Des journalistes ivoiriens participent à un atelier sur la communication des risques liés à la peste porcine africaine (PPA) à Grand-Bassam. Initiée par la Direction des services vétérinaires et du bien-être animal (DSVBA) et la Direction de la Communication du Ministère des Ressources Animales et Halieutiques (MIRAH), cette activité qui a débuté ce jeudi 28 août 2025 bénéficie de l’appui financier et technique de l’Organisation des Nations Unies pour l’alimentation et l’agriculture (FAO).
Renforcer les connaissances des journalistes sur la PPA, les former sur la communication des risques afin de contribuer efficacement à la sensibilisation des différentes cibles sur les enjeux liés à la PPA est l’objectif de cette activité.
Représentant le Ministre des Ressources Animales et Halieutiques, Sidi Touré, le directeur des services vétérinaires et du bien-être animal, Dr Kallo Vessaly a salué cette initiative qui vient à point nommé, puisqu’elle fait suite à la dernière crise sanitaire de la PPA en Côte d’Ivoire qui date de 2024.
Face à cette crise le gouvernement a mis en place des mesures de riposte, notamment l’abattage de 108 000 porcs dans les localités touchées pour empêcher la propagation de la maladie, a indiqué le directeur de la DSV. Cependant elle a permis de mettre en lumière plusieurs insuffisances parmi lesquelles une communication insuffisamment structurée, qui a occasionné de facto les rumeurs et la désinformation.
Des journalistes ivoiriens formés sur la communication des risques liés à la peste porcine africaine
« C’est dans ce contexte que votre rôle, chers journalistes, devient central. Vous êtes les passeurs de l’information, les relais de la sensibilisation, les acteurs qui peuvent transformer des messages complexes en informations claires, compréhensibles et mobilisatrices pour les éleveurs, les consommateurs et le grand public », a-t-il indiqué, ajoutant que la communication est une arme stratégique dans la lutte contre la PPA.

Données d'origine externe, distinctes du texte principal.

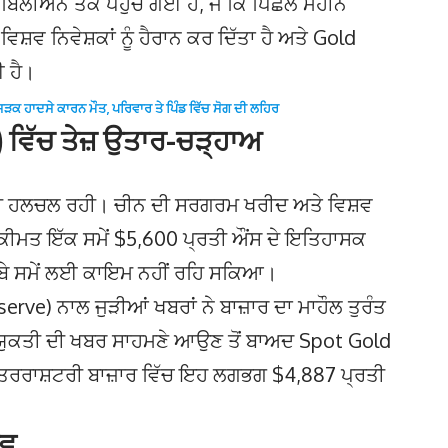
ਿਲੀਅਨ ਤੱਕ ਪਹੁੰਚ ਗਈ ਹੈ, ਜੋ ਕਿ ਪਿਛਲੇ ਮਹੀਨੇ
਼ਵ ਨਿਵੇਸ਼ਕਾਂ ਨੂੰ ਹੈਰਾਨ ਕਰ ਦਿੱਤਾ ਹੈ ਅਤੇ Gold
ਈ ਹੈ।
ੜਕ ਹਾਦਸੇ ਕਾਰਨ ਮੌਤ, ਪਰਿਵਾਰ ਤੇ ਪਿੰਡ ਵਿੱਚ ਸੋਗ ਦੀ ਲਹਿਰ
e) ਵਿੱਚ ਤੇਜ਼ ਉਤਾਰ-ਚੜ੍ਹਾਅ
ਾਫੀ ਹਲਚਲ ਰਹੀ। ਚੀਨ ਦੀ ਸਰਗਰਮ ਖਰੀਦ ਅਤੇ ਵਿਸ਼ਵ
ੀ ਕੀਮਤ ਇੱਕ ਸਮੇਂ $5,600 ਪ੍ਰਤੀ ਔਂਸ ਦੇ ਇਤਿਹਾਸਕ
ਬੇ ਸਮੇਂ ਲਈ ਕਾਇਮ ਨਹੀਂ ਰਹਿ ਸਕਿਆ।
ve) ਨਾਲ ਜੁੜੀਆਂ ਖਬਰਾਂ ਨੇ ਬਾਜ਼ਾਰ ਦਾ ਮਾਹੌਲ ਤੁਰੰਤ
ਨਿਯੁਕਤੀ ਦੀ ਖਬਰ ਸਾਹਮਣੇ ਆਉਣ ਤੋਂ ਬਾਅਦ Spot Gold
ੰਤਰਰਾਸ਼ਟਰੀ ਬਾਜ਼ਾਰ ਵਿੱਚ ਇਹ ਲਗਭਗ $4,887 ਪ੍ਰਤੀ
ਾਵ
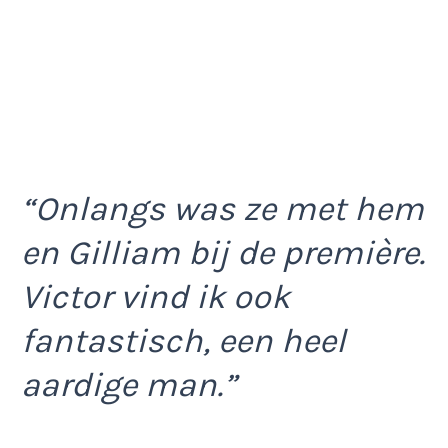
“Onlangs was ze met hem
en Gilliam bij de première.
Victor vind ik ook
fantastisch, een heel
aardige man.”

« Une information bien transmise peut sauver des milliers d’animaux, protéger des centaines d’exploitations et soutenir l’ensemble de la filière. À l’inverse, la désinformation peut aggraver les pertes, semer la panique et compromettre nos efforts de contrôle, » a-t-il ajouté, souhaitant que ces deux jours de travaux aboutissent à des recommandations concrètes et applicables, « pour contribuer à bâtir un réseau de journalistes capables de soutenir durablement la prévention et la lutte contre la PPA et d’autres maladies animales prioritaires ».
Avant lui, le Représentant de la FAO en Côte d’Ivoire, Joseph Nyemah, a rappelé que l’Institution qu’il représente s’engage aux côtés de la Côte d’Ivoire ainsi que d’autres pays africains, pour réduire l’incidence de la PPA à travers son Projet de Coopération Technique (TCP/RAF/4003).
Il a relevé l’importance de cet atelier, notant qu’une information adéquate peut faire la différence dans la maîtrise rapide d’un foyer pour éviter la propagation de la Peste Porcine africaine.
« Vous, journalistes, avez un rôle stratégique: informer, sensibiliser, alerter, tout en évitant la panique. Vous êtes les relais entre les services vétérinaires, les autorités, les éleveurs et le grand public. Et pour assumer ce rôle avec efficacité, vous avez besoin d’informations fiables, de connaissances techniques de base et d’outils de communication adaptés », a-t-il affirmé.